Write out every line below that contains "laundry".

──────── Working data ────────

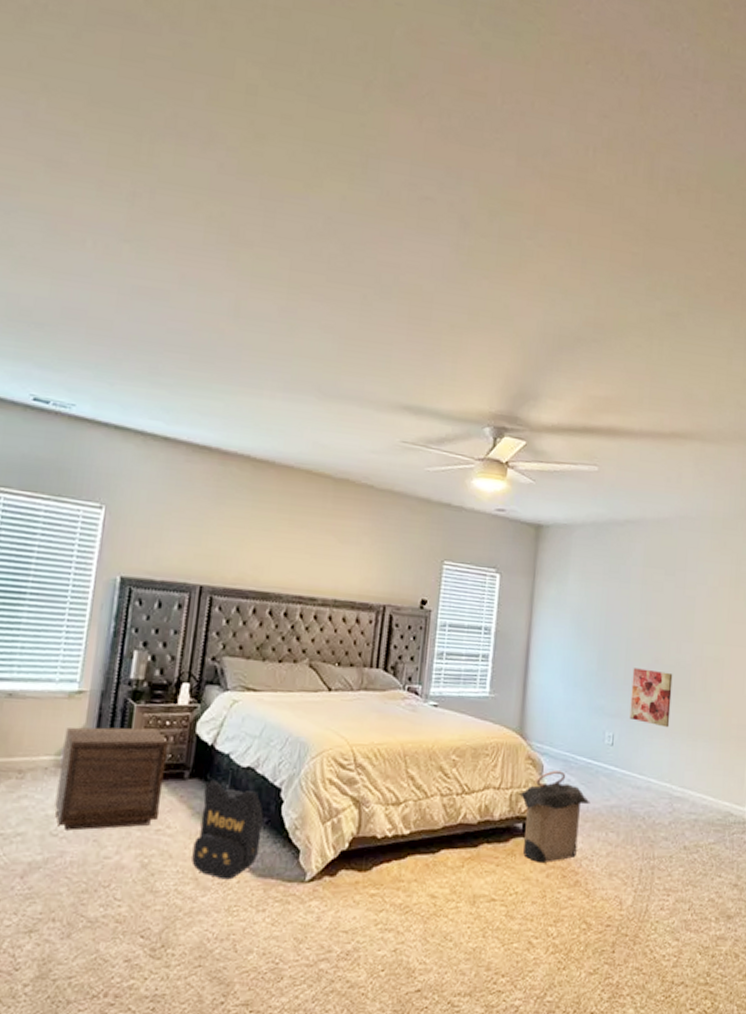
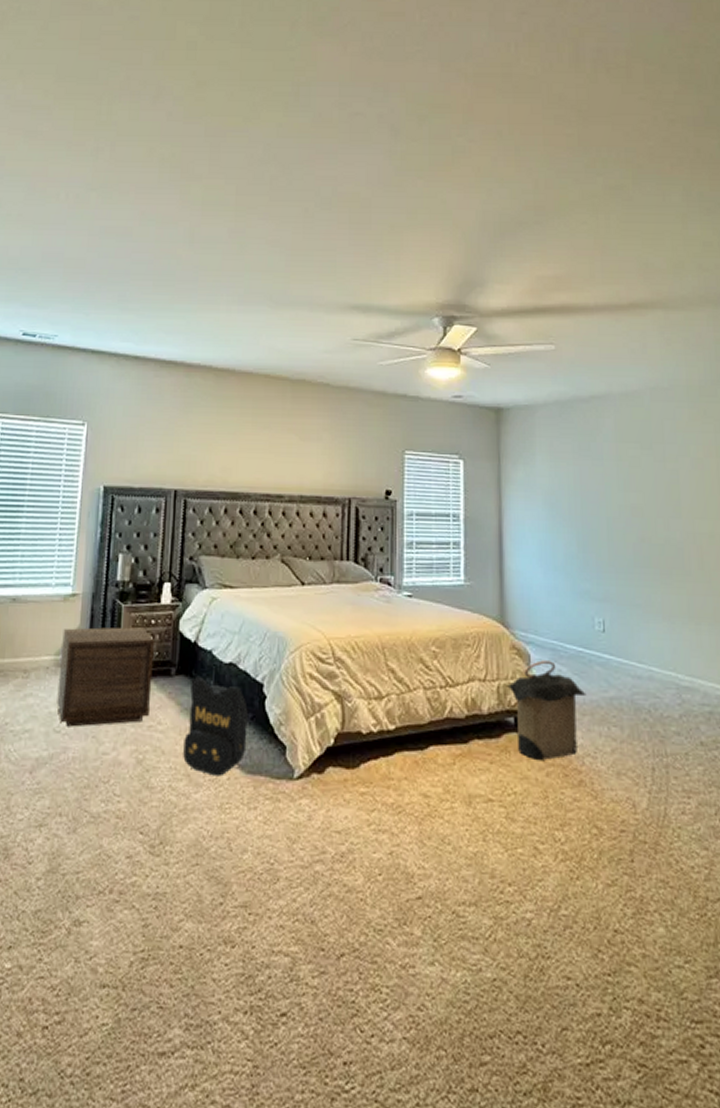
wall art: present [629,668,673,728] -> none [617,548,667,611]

────────
──────── Working data ────────

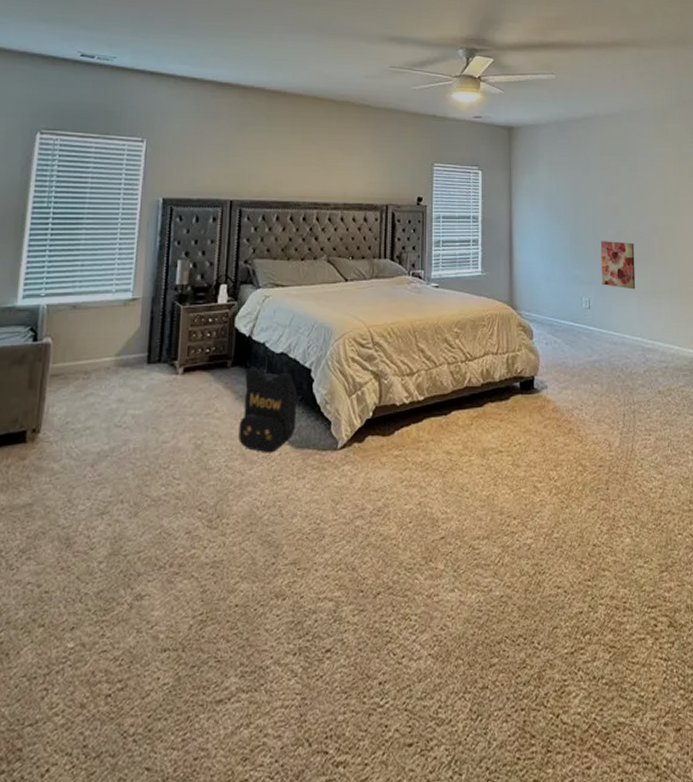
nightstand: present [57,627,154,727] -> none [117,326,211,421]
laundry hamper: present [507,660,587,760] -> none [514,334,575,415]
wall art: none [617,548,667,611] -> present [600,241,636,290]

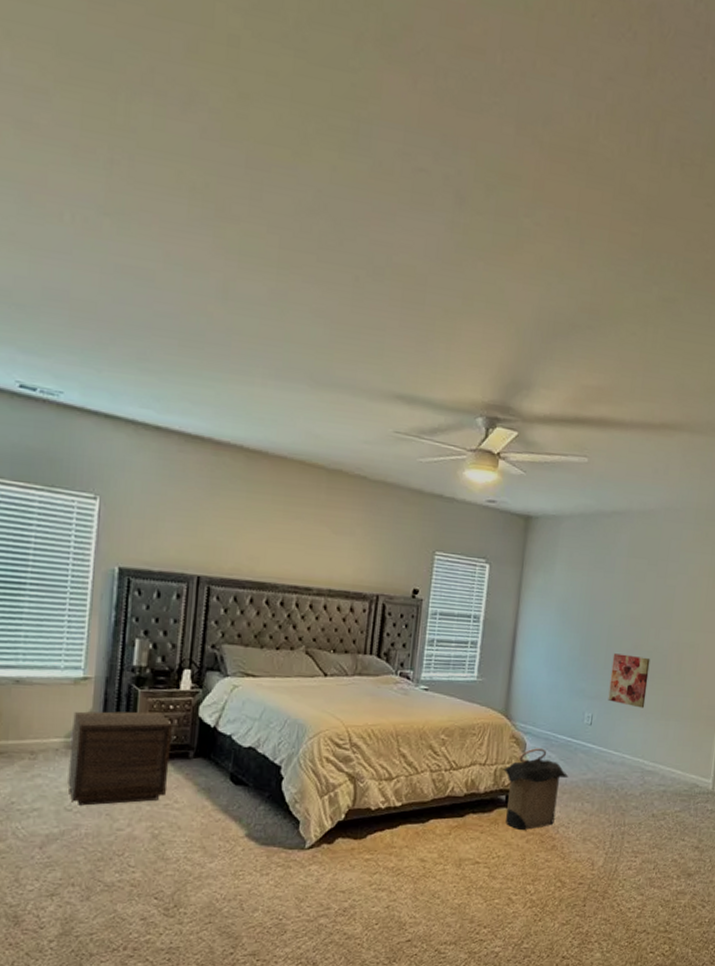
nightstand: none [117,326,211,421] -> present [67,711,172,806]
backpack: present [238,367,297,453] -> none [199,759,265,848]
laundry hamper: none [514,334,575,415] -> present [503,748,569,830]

────────

Exercise output:
laundry hamper: present [507,660,587,760] -> none [514,334,575,415]
laundry hamper: none [514,334,575,415] -> present [503,748,569,830]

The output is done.